The government plans to establish a new Planning Tribunal to resolve disputes over compensation, but the Christchurch council anticipates this will lead to “extensive litigation”, adding another layer of cost for ratepayers to bear.
A 'perverse disincentive' for protection

The compensation requirement could be triggered for land that includes significant historic heritage, sites of significance to Māori, outstanding natural features or landscapes, high levels of indigenous biodiversity, and protected coastal areas. The rule would apply to all privately held land, including property in coastal and marine areas.
Act MP Simon Court, who helped develop the new bills, has argued that if a restriction on private land is truly valuable to the community, councils should have little trouble convincing ratepayers to fund it. However, critics argue the opposite will occur.
Green MP Lan Pham said the relief system would act as a “perverse disincentive” for councils to identify and protect biodiversity, particularly when effective alternatives like Queen Elizabeth II covenants already exist.
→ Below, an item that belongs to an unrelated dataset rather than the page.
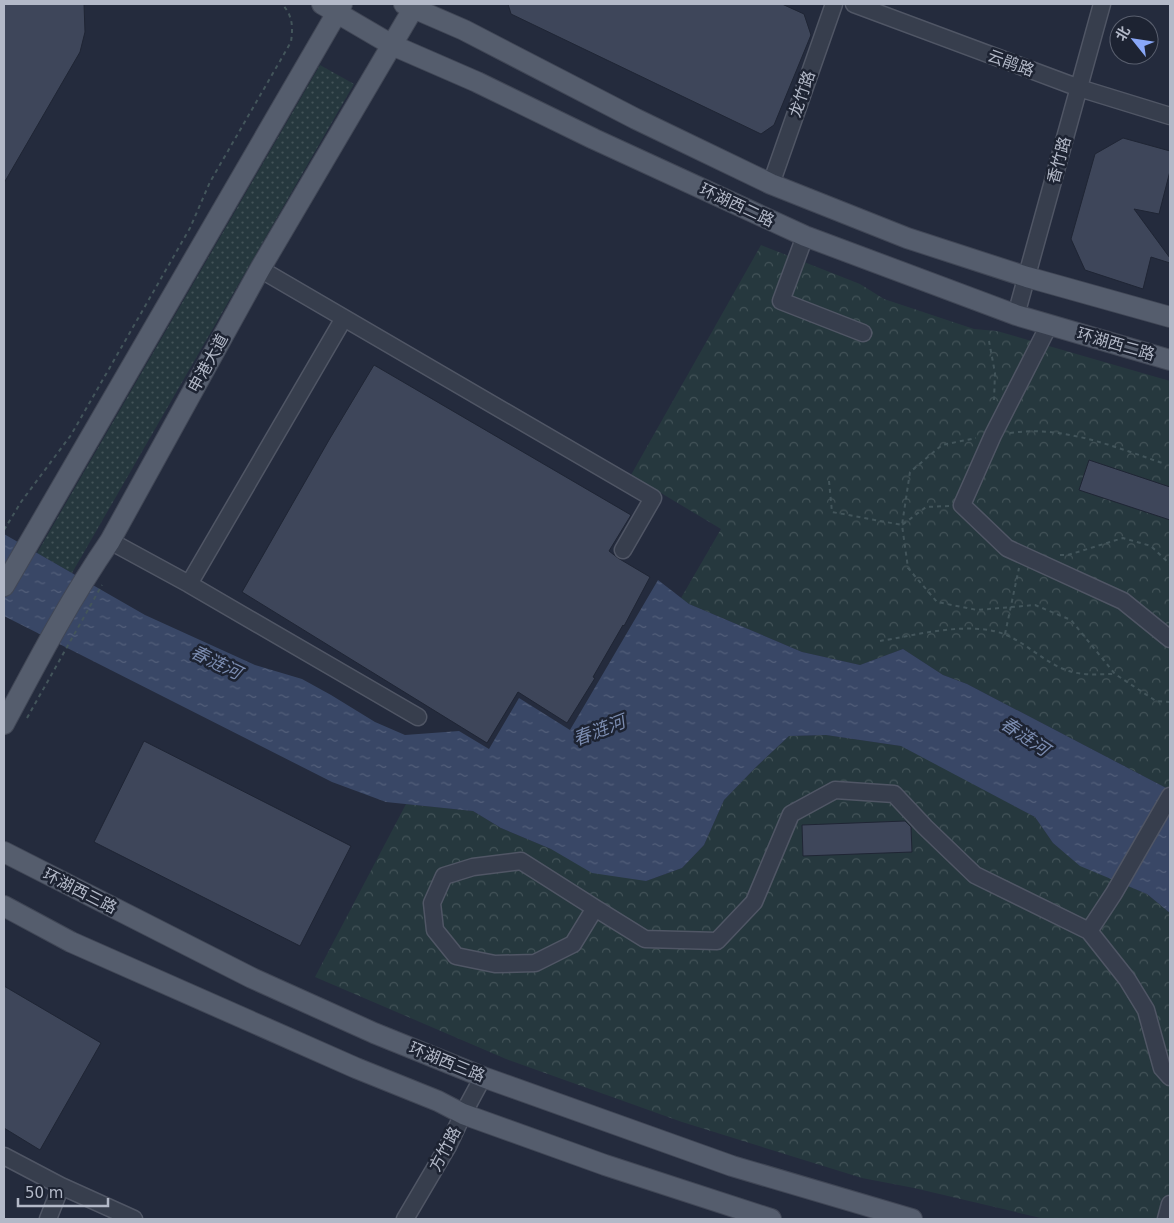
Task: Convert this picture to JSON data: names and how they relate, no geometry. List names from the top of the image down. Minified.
{"streets":{"main road":["环湖西二路","申港大道","环湖西三路"],"street":["云鹃路","龙竹路","香竹路","方竹路"]},"crossings":[["云鹃路","香竹路"],["龙竹路","环湖西二路"],["香竹路","环湖西二路"],["环湖西二路","申港大道"],["环湖西三路","方竹路"]],"water":["春涟河"],"scale_bar":"50 m","north":"top left"}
This view is shared by heritage advocates, who fear the potential financial liability will have a chilling effect on their work. In a recent column, architectural historian Ian Lochhead said the proposal would be devastating for the preservation of our built history.
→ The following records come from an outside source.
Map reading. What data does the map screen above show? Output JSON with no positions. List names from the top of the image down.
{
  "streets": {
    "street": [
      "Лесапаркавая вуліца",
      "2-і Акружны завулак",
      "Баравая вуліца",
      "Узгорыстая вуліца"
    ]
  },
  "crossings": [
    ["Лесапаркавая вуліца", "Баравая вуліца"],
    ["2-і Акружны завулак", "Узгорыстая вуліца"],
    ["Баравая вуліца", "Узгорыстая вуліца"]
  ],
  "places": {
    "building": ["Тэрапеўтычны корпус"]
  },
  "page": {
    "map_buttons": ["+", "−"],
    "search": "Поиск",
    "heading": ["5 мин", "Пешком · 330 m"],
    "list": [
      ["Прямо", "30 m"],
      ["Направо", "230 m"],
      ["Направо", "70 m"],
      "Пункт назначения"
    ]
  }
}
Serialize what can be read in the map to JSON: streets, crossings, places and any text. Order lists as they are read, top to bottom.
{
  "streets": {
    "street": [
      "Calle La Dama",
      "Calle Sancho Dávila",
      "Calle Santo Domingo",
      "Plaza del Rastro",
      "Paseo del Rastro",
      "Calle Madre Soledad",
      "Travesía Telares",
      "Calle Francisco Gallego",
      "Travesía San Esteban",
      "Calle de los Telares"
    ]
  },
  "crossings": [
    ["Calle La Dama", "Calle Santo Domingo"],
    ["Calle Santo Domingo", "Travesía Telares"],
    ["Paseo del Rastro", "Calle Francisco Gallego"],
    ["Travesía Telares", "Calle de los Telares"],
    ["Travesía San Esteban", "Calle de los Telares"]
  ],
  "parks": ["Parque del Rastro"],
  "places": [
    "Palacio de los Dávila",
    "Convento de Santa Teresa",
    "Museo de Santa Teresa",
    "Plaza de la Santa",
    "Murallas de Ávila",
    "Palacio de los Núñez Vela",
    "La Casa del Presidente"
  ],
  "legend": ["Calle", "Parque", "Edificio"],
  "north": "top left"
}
It is not hard to imagine that cash-strapped councils will simply abandon heritage listings in the face of ongoing claims for compensation. Downgrading the place of heritage in the planning system will ultimately lead to a downgrading of society itself.
Heritage protection power 'rarely used'
Heritage New Zealand Pouhere Taonga already operates under a similar constraint. The organisation has the power to issue heritage orders to protect significant sites, but this can make it liable for compensation. Richard Barrett, Heritage NZ’s director of organisational development, said this financial liability has to be “carefully considered” before acting.
As a result, the power is used “very rarely and only in exceptional circumstances”, with just 16 heritage orders currently in place across the country. Mr Barrett said that while Heritage NZ supports protecting property owners' rights, it is concerned the proposed framework is “misaligned” with the country’s heritage protection responsibilities.
The debate comes as Christchurch continues to grapple with the balance between growth and preservation. The rising cost of major infrastructure projects, such as the Akaroa wastewater scheme, already places significant strain on council budgets, raising questions about where funding for a new compensation scheme would come from, an issue also being examined in plans such as the University of Otago campus master plan.
In its submission, the council acknowledged the benefits of giving landowners more freedom, but it also pointed to the “real risk” to the rights of neighbours and the wider community’s enjoyment of their environment. It has asked for more time to transition to the new system, which is expected to pass into law in 2026 and become operational by 2029.
“This is a once-in-a-generation opportunity, and it’s necessary to ensure the legislation will deliver for the well-being of present and future generations,” the council's submission stated.